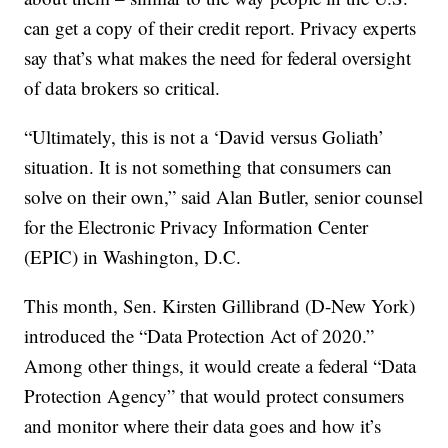
can get a copy of their credit report. Privacy experts
say that’s what makes the need for federal oversight
of data brokers so critical.
“Ultimately, this is not a ‘David versus Goliath’
situation. It is not something that consumers can
solve on their own,” said Alan Butler, senior counsel
for the Electronic Privacy Information Center
(EPIC) in Washington, D.C.
This month, Sen. Kirsten Gillibrand (D-New York)
introduced the “Data Protection Act of 2020.”
Among other things, it would create a federal “Data
Protection Agency” that would protect consumers
and monitor where their data goes and how it’s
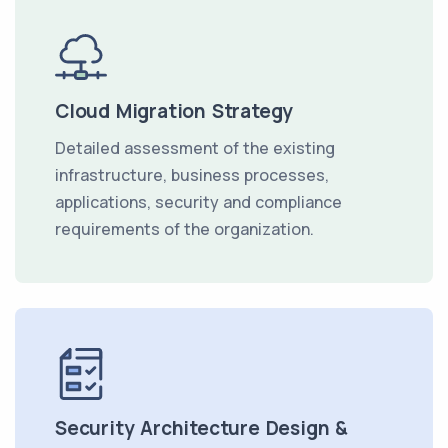
Cloud Migration Strategy
Detailed assessment of the existing
infrastructure, business processes,
applications, security and compliance
requirements of the organization.
Security Architecture Design &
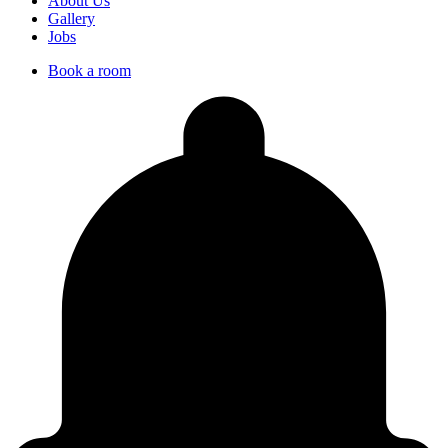
About Us
Gallery
Jobs
Book a room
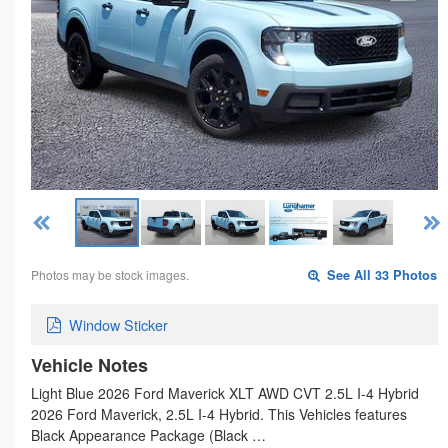
Photos may be stock images.
See All 33 Photos
Window Sticker
Vehicle Notes
Light Blue 2026 Ford Maverick XLT AWD CVT 2.5L I-4 Hybrid
2026 Ford Maverick, 2.5L I-4 Hybrid. This Vehicles features
Black Appearance Package (Black …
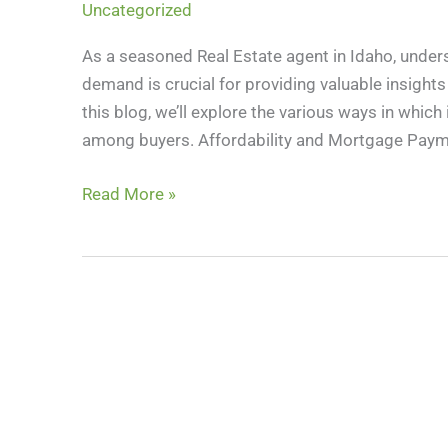
Uncategorized
Homebuyer
Demand:
As a seasoned Real Estate agent in Idaho, under
A
demand is crucial for providing valuable insight
Real
this blog, we’ll explore the various ways in whic
Estate
among buyers. Affordability and Mortgage Paym
Perspective
Read More »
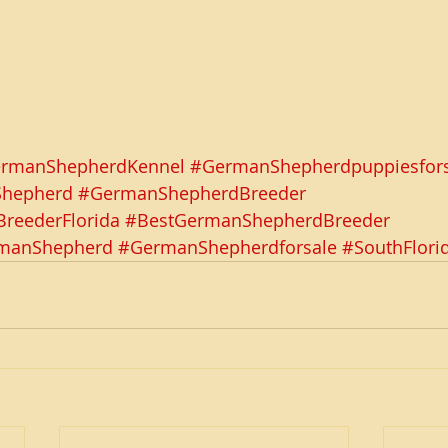
rmanShepherdKennel
#GermanShepherdpuppiesfors
Shepherd
#GermanShepherdBreeder
reederFlorida
#BestGermanShepherdBreeder
rmanShepherd
#GermanShepherdforsale
#SouthFlori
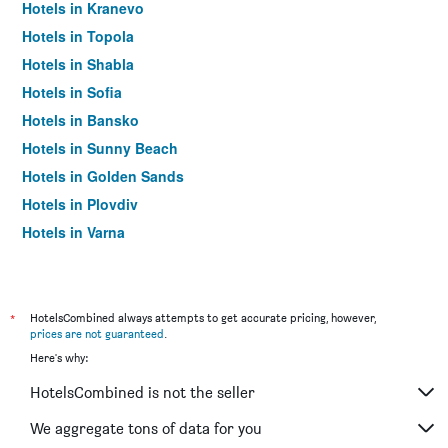
Hotels in Kranevo
Hotels in Topola
Hotels in Shabla
Hotels in Sofia
Hotels in Bansko
Hotels in Sunny Beach
Hotels in Golden Sands
Hotels in Plovdiv
Hotels in Varna
Hotels in Nesebar
*
HotelsCombined always attempts to get accurate pricing, however,
prices are not guaranteed
.
Here's why:
HotelsCombined is not the seller
We aggregate tons of data for you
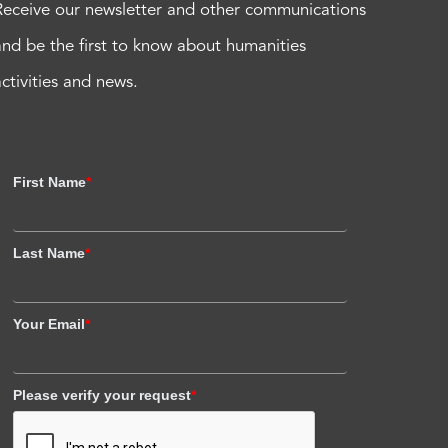
Receive our newsletter and other communications
and be the first to know about humanities
activities and news.
First Name
*
Last Name
*
Your Email
*
Please verify your request
*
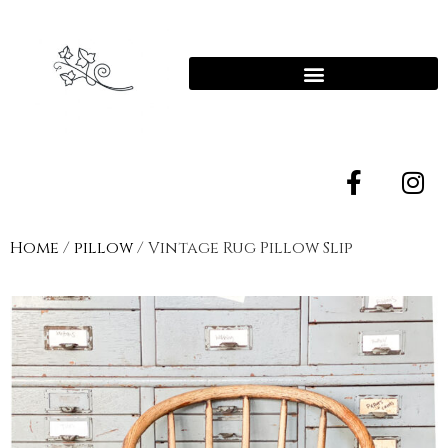
Home
/
pillow
/ Vintage Rug Pillow Slip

EXERCISE OBJECTIVE -> Wherever the word "their" appears in a line of the data above, copy that line.

EXERCISE ANSWER ->
can get a copy of their credit report. Privacy experts
solve on their own,” said Alan Butler, senior counsel
and monitor where their data goes and how it’s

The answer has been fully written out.